# Submersible fishing lights???



## randymcfishnsfun2 (Dec 24, 2014)

Any of you guys have one? I want to get one for night time crappie fishing. There are so many choices and a very wide range of pricing. I'm definitely not willing to spend $200 on one though. Just trying to get the best for my buck! I'd definitely trust reviews from ogf than reviews from cabelas or any where else.


----------



## davef (Aug 7, 2007)

I use one of the cheap ones that I think is made by Berkley. It was around $15 and it lasted several years. You can supposedly change burnt out bulbs but I was never able to get it apart to do so and just bought a new one. I have no complaints about mine. I had the submersible one and it did the job.


----------



## Gottagofishn (Nov 18, 2009)

I have one I bought a zillion years ago. I looks like a car headlight that shine up when submerged. I think the cord is 20' or so with a cigarette plug on the top end. Honestly, I never got around to using it and these days I don't think I dare night fishing. It would probably not end well....
Shoot me a PM if your interested in it. Maybe we could work something out.


----------



## snag (Dec 27, 2005)

I have two of them one is the plain ole headlight type with the strafoam around with the battery clips, that does draw in the bait fish. Then then crappie and other fish are below taking swipes at the minnows. And one is a sinking type on the battery cord down to about 8-10 feet, both work good. We plan on using it soon on a nice warm night and no storms.


----------



## ress (Jan 1, 2008)

snag said:


> I have two of them one is the plain ole headlight type with the strafoam around with the battery clips, that does draw in the bait fish. Then then crappie and other fish are below taking swipes at the minnows. And one is a sinking type on the battery cord down to about 8-10 feet, both work good. We plan on using it soon on a nice warm night and no storms.

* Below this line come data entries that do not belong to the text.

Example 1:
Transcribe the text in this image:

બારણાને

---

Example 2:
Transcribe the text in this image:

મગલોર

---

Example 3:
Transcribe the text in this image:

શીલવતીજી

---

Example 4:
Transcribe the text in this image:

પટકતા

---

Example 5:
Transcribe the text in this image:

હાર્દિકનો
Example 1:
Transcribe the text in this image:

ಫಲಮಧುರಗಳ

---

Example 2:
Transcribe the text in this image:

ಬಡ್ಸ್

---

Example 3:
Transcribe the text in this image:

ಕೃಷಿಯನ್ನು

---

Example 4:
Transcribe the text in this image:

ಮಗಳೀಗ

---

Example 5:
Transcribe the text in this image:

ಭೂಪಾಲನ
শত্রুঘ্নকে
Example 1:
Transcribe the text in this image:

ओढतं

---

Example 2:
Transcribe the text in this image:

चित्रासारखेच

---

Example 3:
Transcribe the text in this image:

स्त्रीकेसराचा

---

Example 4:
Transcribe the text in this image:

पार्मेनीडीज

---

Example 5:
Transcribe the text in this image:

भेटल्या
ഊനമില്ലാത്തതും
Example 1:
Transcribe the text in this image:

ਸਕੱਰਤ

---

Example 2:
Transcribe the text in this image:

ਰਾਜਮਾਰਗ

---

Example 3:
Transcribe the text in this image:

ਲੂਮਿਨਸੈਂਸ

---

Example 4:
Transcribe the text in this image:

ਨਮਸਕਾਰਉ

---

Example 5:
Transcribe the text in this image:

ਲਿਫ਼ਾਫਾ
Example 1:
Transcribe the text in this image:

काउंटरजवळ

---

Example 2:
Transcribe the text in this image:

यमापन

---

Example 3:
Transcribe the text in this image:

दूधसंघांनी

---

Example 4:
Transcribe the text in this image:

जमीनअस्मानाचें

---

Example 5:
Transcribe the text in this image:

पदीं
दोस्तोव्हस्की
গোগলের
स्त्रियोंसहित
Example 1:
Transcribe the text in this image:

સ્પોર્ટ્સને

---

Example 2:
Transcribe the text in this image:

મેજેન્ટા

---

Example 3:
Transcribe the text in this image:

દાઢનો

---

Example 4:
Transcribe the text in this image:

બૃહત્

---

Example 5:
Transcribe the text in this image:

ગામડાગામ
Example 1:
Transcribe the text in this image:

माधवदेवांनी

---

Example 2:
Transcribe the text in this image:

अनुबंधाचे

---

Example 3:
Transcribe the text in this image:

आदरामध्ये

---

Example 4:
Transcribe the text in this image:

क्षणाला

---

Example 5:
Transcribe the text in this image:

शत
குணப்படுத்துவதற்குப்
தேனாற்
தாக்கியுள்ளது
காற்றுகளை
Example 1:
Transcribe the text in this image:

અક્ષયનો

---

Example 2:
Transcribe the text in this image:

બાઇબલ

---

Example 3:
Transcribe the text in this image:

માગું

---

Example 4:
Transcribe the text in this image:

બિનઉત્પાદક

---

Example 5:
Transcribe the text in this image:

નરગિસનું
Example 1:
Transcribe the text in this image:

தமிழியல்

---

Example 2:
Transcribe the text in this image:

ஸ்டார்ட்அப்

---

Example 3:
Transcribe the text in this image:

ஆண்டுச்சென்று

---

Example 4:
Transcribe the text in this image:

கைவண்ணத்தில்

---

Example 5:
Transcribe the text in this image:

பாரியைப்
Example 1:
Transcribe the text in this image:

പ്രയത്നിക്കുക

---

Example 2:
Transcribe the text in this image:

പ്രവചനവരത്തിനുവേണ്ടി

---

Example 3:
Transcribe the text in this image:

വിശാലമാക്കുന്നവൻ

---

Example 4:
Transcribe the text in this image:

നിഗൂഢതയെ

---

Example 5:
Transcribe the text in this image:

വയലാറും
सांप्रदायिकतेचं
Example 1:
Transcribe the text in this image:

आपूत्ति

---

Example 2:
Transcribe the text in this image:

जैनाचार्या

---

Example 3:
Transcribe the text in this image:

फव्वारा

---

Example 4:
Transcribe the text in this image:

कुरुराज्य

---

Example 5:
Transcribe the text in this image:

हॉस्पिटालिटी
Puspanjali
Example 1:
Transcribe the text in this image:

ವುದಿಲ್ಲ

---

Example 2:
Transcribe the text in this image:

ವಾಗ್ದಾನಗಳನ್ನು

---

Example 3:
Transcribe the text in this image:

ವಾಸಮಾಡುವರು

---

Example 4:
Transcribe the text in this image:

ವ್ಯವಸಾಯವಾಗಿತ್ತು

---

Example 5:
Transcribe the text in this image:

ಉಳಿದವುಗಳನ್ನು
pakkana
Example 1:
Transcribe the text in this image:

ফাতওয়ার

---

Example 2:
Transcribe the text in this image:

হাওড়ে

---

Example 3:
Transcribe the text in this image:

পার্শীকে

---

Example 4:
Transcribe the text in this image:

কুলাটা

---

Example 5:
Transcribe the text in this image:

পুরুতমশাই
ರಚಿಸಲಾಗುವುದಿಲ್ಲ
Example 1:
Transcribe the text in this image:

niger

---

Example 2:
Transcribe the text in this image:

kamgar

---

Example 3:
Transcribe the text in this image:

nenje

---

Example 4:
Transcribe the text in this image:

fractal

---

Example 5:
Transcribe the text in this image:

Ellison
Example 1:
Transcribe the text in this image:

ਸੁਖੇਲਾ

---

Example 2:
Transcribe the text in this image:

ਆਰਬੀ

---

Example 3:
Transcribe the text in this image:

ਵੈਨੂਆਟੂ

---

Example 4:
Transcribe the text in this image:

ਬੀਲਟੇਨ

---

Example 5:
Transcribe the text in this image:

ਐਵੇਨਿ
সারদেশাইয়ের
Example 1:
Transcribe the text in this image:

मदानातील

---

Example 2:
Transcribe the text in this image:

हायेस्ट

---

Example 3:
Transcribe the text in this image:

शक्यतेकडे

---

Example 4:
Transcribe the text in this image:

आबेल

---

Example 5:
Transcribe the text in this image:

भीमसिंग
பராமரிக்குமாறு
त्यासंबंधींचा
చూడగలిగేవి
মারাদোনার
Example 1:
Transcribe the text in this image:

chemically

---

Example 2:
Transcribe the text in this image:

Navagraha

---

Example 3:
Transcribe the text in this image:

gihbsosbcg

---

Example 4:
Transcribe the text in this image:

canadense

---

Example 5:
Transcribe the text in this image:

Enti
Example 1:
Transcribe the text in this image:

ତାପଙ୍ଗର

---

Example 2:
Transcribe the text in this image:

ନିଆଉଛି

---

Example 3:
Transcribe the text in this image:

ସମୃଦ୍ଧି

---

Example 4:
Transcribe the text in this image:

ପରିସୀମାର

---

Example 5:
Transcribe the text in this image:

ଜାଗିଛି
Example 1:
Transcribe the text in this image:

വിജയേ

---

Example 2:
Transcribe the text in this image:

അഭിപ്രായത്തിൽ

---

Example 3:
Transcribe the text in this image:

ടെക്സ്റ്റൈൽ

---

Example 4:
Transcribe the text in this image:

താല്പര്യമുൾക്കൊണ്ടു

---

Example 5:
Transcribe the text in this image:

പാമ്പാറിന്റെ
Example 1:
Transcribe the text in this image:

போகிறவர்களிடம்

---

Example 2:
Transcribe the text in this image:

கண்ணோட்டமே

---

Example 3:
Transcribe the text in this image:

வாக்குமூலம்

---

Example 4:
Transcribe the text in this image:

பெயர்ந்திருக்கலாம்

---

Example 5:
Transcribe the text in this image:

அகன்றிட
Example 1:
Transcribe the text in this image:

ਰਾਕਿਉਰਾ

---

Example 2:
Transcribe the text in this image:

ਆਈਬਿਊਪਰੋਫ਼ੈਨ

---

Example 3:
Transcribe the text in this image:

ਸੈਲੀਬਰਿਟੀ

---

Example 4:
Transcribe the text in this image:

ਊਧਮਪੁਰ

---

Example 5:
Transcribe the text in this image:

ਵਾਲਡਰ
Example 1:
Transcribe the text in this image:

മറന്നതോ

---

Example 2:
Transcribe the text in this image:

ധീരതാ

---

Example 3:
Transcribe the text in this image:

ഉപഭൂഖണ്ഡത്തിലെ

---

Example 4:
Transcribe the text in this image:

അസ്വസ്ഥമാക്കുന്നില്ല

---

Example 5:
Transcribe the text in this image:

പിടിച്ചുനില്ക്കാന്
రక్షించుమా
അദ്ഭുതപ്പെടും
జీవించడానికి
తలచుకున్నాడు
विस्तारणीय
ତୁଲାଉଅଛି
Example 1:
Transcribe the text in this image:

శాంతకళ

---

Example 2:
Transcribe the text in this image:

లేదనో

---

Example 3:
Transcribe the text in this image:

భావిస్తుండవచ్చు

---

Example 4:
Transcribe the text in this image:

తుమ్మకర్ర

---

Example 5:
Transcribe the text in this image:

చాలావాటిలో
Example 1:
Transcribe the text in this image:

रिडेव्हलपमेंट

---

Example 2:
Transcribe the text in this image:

I have been thinking about using my Coleman Lantern and hanging it from one of those Shepard Hook hanging flower basket deals. I need to figure out how to build the base cause I fish up ground reservoirs.


----------



## snag (Dec 27, 2005)

From shore the lantern is ok but in a boat u need it far from the boat cause it will draw a lot of bugs, the floating ones are nice cause you can jig a spoon right under the edge of the light. We have gotten gills, crappie , eyes and even musky once late one night at wb, no gills at wb got those at l due one night. Want to get out to mosquito and try it .


----------



## randymcfishnsfun2 (Dec 24, 2014)

I hear that the green ones will bring In more bait fish. I tried the lantern off the side of the boat a few weeks ago. The bugs were terrible. I think I ate about ten bugs that night.


----------



## kwright189 (Jul 2, 2014)

I live in TN and don't know if you have Academy Sports stores in your area. They have a green LED submersible light that is really bright. I bought one and it really lights it up. Went crappie fishing last week in KY. 3 of us fishing and we brought home 65 all over 10". We were using 2 of these lights, one towards the front and one towards the back of the boat. The shad were all around this light. The price is $34.99 on line and includes free shipping. Web site is academy.com.


----------



## donlie (Jun 7, 2015)

nice info


----------



## randymcfishnsfun2 (Dec 24, 2014)

I think I'm gonna have to get one kwright, thanks for the review. I don't have an academy near me but have been to them before. They put our local chain sporting goods stored to shame.


----------



## Redman1776 (Jul 14, 2014)

Not meaning to threadjack, but I just recently found a submersible fishing light in a box I inherited and was wondering how to fish with it.


----------



## snag (Dec 27, 2005)

Drop it over the side of boat after dark, it will take awhile for the minnows to show up fish around the area with minnows or spoons .


----------



## catalac (Jan 13, 2010)

I water proofed a few LED lights I got from Kmart. I put them in my vacuum sealer to keep it water tight. I punched a whole in the tag end of the plastic to tie a string to. It floats as well. Push button to turn on and off through the plastic


----------



## heron153 (Apr 30, 2008)

+1 for the berkley model. Runs on triple A or double As. The minnows show up pretty quick! Inexpensive, too! - http://www.amazon.com/Berkley-12054...57&sr=8-1-fkmr2&keywords=berkley+minnow+light


----------



## MassillonBuckeye (May 3, 2010)

I have the new Berkley Magnum. Bright and runs off LEDs so low power consumption. Power cord is plenty long. I'm happy with it and feel it works extremely well. They have a couple different lights with varying levels of brightness. I bought the brightest one.

http://www.berkley-fishing.com/berk...jEaLMUloOTX8DNDMEhniIsHxLLe4Zn6CMwaAtBW8P8HAQ


----------



## meats52 (Jul 23, 2014)

I have 2 of them. One is a white light that hangs above the water and the other one is a submersible LED green light. I made the white one and my buddy and I made 2 of the submersible green ones. Not much money to make them. Both of them drew the minnows in. I started a thread last summer showing both of them. If you do a search for "Homemade Crappie Light" you can see them.


----------



## buckeyebowman (Feb 24, 2012)

About a year ago I found a button battery powered "glow stick" type light at Ollie's Bargain Outlet. It cost 99 cents! I bought a chartreuse green one. It sinks and it works underwater! Hard to beat.


----------



## MassillonBuckeye (May 3, 2010)

http://www.cabelas.com/product/Barg...st=GuidedNav&WTz_stype=GNP&recordsPerPage=108

The magnum is on sale in Cabelas bargain bin. $75.


----------



## Misdirection (Jul 16, 2012)

This is what I bought. 

http://www.amazon.com/Deep-Drop-Fishing-light-Green/dp/B00COVHGMI


----------